- _Assignment_: Copy out every line in the entries below that includes "success".

*** Given records ***

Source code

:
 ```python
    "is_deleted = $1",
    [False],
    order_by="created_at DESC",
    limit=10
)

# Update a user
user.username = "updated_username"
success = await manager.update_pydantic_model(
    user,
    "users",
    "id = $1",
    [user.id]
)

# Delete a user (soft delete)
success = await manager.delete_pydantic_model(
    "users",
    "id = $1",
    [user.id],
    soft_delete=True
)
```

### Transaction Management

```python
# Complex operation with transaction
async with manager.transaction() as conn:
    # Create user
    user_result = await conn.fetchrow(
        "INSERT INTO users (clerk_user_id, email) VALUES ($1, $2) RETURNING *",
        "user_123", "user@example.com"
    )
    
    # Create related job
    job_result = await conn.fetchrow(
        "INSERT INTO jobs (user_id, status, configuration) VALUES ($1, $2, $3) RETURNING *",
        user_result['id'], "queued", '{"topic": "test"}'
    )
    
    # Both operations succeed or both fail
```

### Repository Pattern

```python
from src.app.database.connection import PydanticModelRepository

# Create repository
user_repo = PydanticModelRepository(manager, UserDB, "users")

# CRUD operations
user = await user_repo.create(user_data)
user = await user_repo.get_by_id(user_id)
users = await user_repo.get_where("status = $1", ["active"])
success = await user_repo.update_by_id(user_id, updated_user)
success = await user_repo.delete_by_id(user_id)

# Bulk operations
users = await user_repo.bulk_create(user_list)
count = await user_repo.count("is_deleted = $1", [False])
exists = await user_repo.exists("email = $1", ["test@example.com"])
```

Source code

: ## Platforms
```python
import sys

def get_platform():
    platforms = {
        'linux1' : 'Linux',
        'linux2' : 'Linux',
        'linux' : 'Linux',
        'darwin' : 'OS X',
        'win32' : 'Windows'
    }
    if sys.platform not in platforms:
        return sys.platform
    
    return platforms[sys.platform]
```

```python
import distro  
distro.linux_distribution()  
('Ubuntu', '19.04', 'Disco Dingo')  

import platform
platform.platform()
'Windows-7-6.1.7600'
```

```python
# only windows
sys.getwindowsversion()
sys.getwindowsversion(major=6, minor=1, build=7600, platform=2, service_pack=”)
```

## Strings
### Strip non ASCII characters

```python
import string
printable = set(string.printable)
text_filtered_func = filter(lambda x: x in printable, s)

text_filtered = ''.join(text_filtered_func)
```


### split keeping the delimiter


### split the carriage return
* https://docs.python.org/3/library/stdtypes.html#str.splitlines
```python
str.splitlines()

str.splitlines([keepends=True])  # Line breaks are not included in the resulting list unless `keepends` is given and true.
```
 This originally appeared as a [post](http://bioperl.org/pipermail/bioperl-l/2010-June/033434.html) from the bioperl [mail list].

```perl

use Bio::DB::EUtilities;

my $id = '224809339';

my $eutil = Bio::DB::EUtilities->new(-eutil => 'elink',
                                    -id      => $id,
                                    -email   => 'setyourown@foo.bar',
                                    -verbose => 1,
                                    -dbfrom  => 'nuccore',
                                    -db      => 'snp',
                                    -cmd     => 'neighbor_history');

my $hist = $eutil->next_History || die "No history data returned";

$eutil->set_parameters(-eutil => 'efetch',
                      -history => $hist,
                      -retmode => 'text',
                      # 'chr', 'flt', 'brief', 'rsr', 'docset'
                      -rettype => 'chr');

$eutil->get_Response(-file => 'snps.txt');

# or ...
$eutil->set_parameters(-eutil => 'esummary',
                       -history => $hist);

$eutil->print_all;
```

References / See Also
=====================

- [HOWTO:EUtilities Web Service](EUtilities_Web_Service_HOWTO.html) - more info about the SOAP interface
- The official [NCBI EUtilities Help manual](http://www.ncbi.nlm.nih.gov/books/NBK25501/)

*** End of Given records ***

- _Solution_:
success = await manager.update_pydantic_model(
success = await manager.delete_pydantic_model(
success = await user_repo.update_by_id(user_id, updated_user)
success = await user_repo.delete_by_id(user_id)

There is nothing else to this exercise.